I am trying to work. I found out about Abe’s beating later in the day on August 9th, and, obviously, my work has been impacted since that day. Monday and Tuesday I mostly did nothing. although I wrote the last posting. Yesterday, I traveled. But today, I need to catch up. It’s hard because my concentration is weak.
I realized the other day that I could use this blog – for a while anyway – not only to make us look deeper at the totality of what the kids have experienced, but, in doing so, to help keep me together, and focused. And – after I wrote the last posting the other day I felt it – relieved somehow. Of course that means that I straddle, if I don’t cross over, the line I didn’t want to between diarist and blogger. But so what. What does it matter in the end?
I go through periods where I am pretty much okay. I look good – I look like I have it together – at least to myself. But other times – short periods, thank God – I can’t deal with the pain, the finality, the lack of hope I think. When Irving died, one of my friends pointed out that I use everything I can to figure things out: what people say or don’t say; what people do or don’t do. His point was to tell everyone – joking? – to watch what they say around me because I’d use it. But joking or not, he was right. I do that. I don’t know if he realized though that I also use myself.
In the new training we are spending a significant amount of time on the relationship between feelings and beliefs, and how our feelings are, in very deep ways, determined by our beliefs. Change the beliefs and voila – the feelings change.
I am watching that now in me.
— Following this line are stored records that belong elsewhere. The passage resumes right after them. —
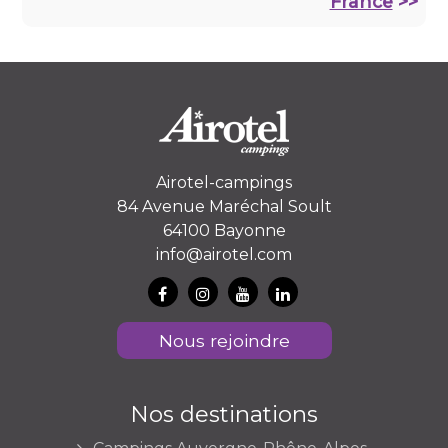
France
>>
Airotel-campings
84 Avenue Maréchal Soult
64100 Bayonne
info@airotel.com
Nous rejoindre
Nos destinations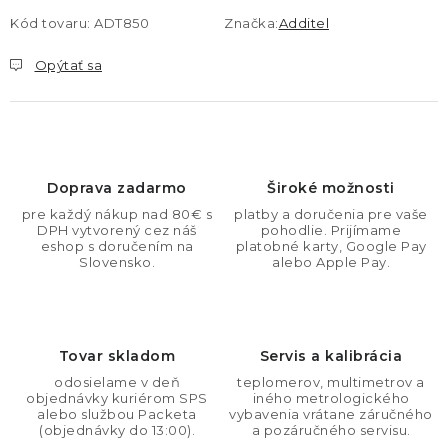
Kód tovaru:
ADT850
Značka:
Additel
Opýtať sa
Doprava zadarmo
Široké možnosti
pre každý nákup nad 80€ s
platby a doručenia pre vaše
DPH vytvorený cez náš
pohodlie. Prijímame
eshop s doručením na
platobné karty, Google Pay
Slovensko.
alebo Apple Pay.
Tovar skladom
Servis a kalibrácia
odosielame v deň
teplomerov, multimetrov a
objednávky kuriérom SPS
iného metrologického
alebo službou Packeta
vybavenia vrátane záručného
(objednávky do 13:00).
a pozáručného servisu.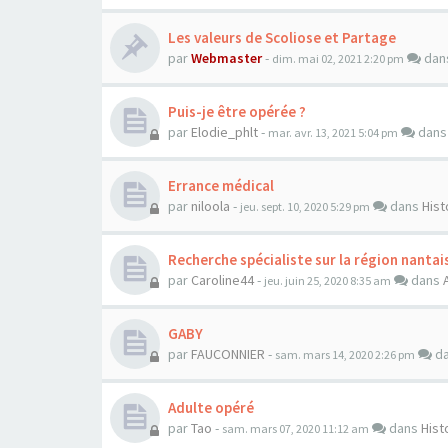
Les valeurs de Scoliose et Partage
par
Webmaster
-
dan
dim. mai 02, 2021 2:20 pm
Puis-je être opérée ?
par
Elodie_phlt
-
dan
mar. avr. 13, 2021 5:04 pm
Errance médical
par
niloola
-
dans
Hist
jeu. sept. 10, 2020 5:29 pm
Recherche spécialiste sur la région nantai
par
Caroline44
-
dans
jeu. juin 25, 2020 8:35 am
GABY
par
FAUCONNIER
-
d
sam. mars 14, 2020 2:26 pm
Adulte opéré
par
Tao
-
dans
Hist
sam. mars 07, 2020 11:12 am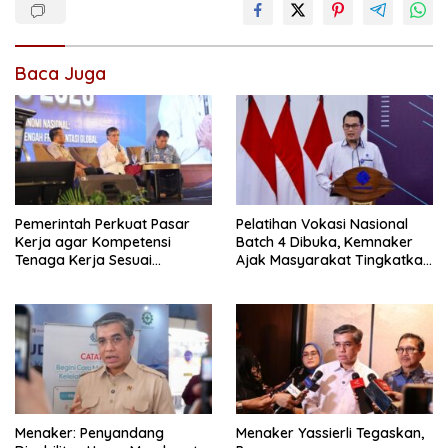
Baca Juga
Pemerintah Perkuat Pasar
Pelatihan Vokasi Nasional
Kerja agar Kompetensi
Batch 4 Dibuka, Kemnaker
Tenaga Kerja Sesuai
Ajak Masyarakat Tingkatkan
Kebutuhan Industri
Kompetensi
Menaker: Penyandang
Menaker Yassierli Tegaskan,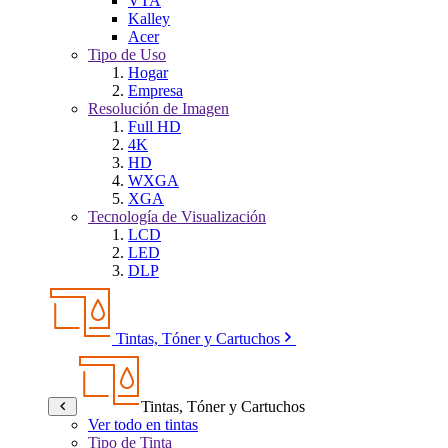
VTA
Kalley
Acer
Tipo de Uso
Hogar
Empresa
Resolución de Imagen
Full HD
4K
HD
WXGA
XGA
Tecnología de Visualización
LCD
LED
DLP
Tintas, Tóner y Cartuchos
Tintas, Tóner y Cartuchos
Ver todo en tintas
Tipo de Tinta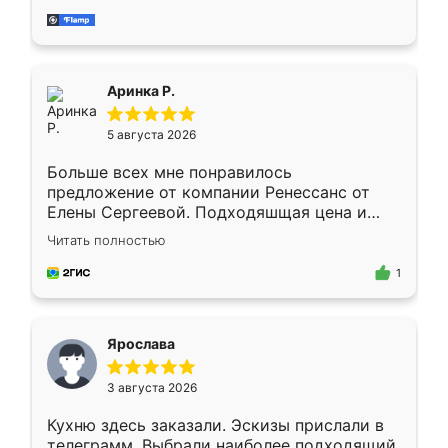
за день, ребята работали аккуратно, даже
пыли почти не было. Качество отличное,
ящики ходят плавно, ничего не скрипит.
Всё подошло как влитое.
Аринка Р.
5 августа 2026
Больше всех мне понравилось
предложение от компании Ренессанс от
Елены Сергеевой. Подходяшщая цена и
короткие сроки изготовления. Приехавший
Читать полностью
для замера сотрудник Владислав
предложил по моему эскизу самый
1
подходящий вариант шкафа. Немного его
видоизменил, получилось даже лучше, чем
я хотела.
Ярослава
3 августа 2026
Кухню здесь заказали. Эскизы прислали в
телеграмм. Выбрали наиболее подходящий.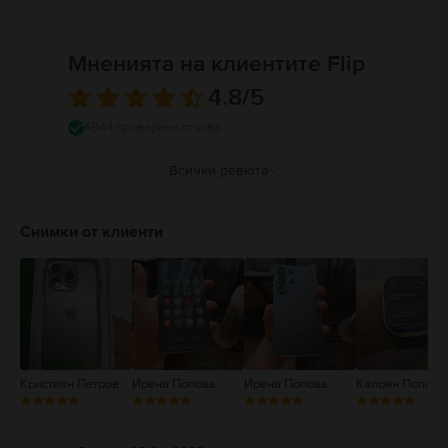
Мненията на клиентите Flip
4.8
/5
4944 проверени отзива
Всички ревюта
5
4
Снимки от клиенти
3
2
1
Кристиан Петров
Ирена Попова
Ирена Попова
Калоян Попов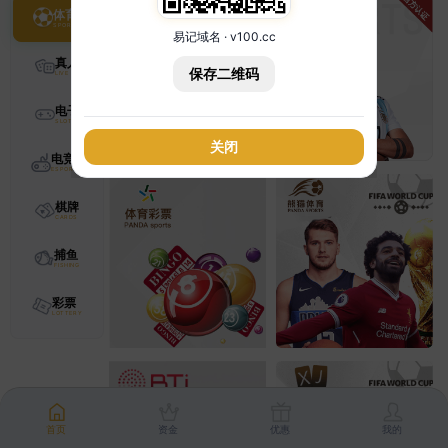
体育
易记域名 · v100.cc
真人
保存二维码
电子
关闭
电竞
棋牌
捕鱼
彩票
首页
资金
优惠
我的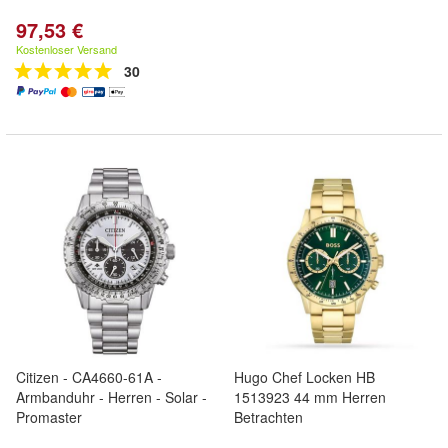
97,53 €
Kostenloser Versand
30
Citizen - CA4660-61A -
Hugo Chef Locken HB
Armbanduhr - Herren - Solar -
1513923 44 mm Herren
Promaster
Betrachten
I know Abraham is dead. I know he is gone. I know that I won’t see him again in this life. I know all that. I am not delusional. Yet I hold myself together more than I don’t. I realized yesterday why. It’s because even though I know it – and I do know it – I don’t think I believe it. I can assent to it; I am not trying to convince anyone that there’s been a mistake, that Abe is really alive. Abraham is dead.
But I guess not to me.
Maybe that means that I am not letting him go. Maybe. But why I write this morning is because it makes me think of what Abe himself experienced so many years ago:
“Pop wasn’t here when I was hurt so badly by all those adults in my life. I know he hadn’t even met me. But it’s Pop’s fault, nonetheless.” Adoption transference we named it. It all looked so simple after we figured it out: I am his father, he wasn’t protected by me. He knew I didn’t know him then; like I know he’s dead. But he believed – I now think – that he can’t have a father, and yet be so unprotected. It doesn’t compute. Even though both things were true, how could he accept that? Like I know Abe is dead; but how could Abe be dead? It doesn’t compute.
I don’t want it to compute.
What is this power of belief that is so much stronger than our logic? It is so strong that it is even the power that undergirds – even determines – our feelings. Anyone who has experienced this grief that is swamping me (at times) has an intuitive sense that what I am saying is true. Yet, what beliefs do we reinforce with our foster kids? What does our behavior say to the kids? Oh, your leaving your friends? Don’t worry, you’ll make new ones. Oh, your bike is missing? Don’t worry, I’ll look for it. Oh, your mom didn’t show for her visit? I’m sorry. Over and over and over we minimize them and their lives. Then we wonder why they grow up with such strong ability to minimize?
I often say that a good parent is one who could raise their kids without ever saying a word. I believe that deeply. Our words are only one part of our behaviors, but it is our behaviors as a whole, now that I think of it, that reinforce the beliefs of our kids.
When the belief, the certainty, that Abraham is dead gets inside me, I can’t control my crying. So, most of the day, I simply do not believe what I know to be true. I think that’s why the missing morphine got to me last week. Abe looked more or less the same when he was brain dead as when he was in the coma. So I was okay – which means I could hold onto my hope. And then I saw the morphine was missing. And it hit me. What hit me? The certain knowledge – which I guess is belief – that he was really dead. Even though I knew he was dead. Now my hope for him to recover was gone.
This power of beliefs in us must be the key for what is causing our kids their trouble. It must be what we are missing. What did Abe come to believe when those mice were in the room with him – assuming what I couldn’t say the other day: that they weren’t rats? What did he come to believe about himself when he couldn’t even move his hands to protect himself? What beliefs got into his six year old head when his mother – his mother – was doing this to him? And what’s the connection between those beliefs and the circumstances of his next thirty three years? And the beatdown that led to his death?
After the operation on his brain ten days ago, the doctor told someone who told me that it was up to Abe now and his will to live. And some very conscious part of me got scared. Because I immediately knew that that was where Abraham and I would differ. Some part of me knew then that if that were true, then it was over for him.
And so it was.
Our kids are entitled to better than we’ve given them and we continue to give to them. They are entitled to believe – to be certain – that they don’t deserve what’s happened to them. Our blah-blah-blah doesn’t cut it; if anything it actually reinforces our minimization. Our loving them doesn’t cut it either. We must teach them to love themselves. Not tell them: teach them.
And that means we need to change our ways.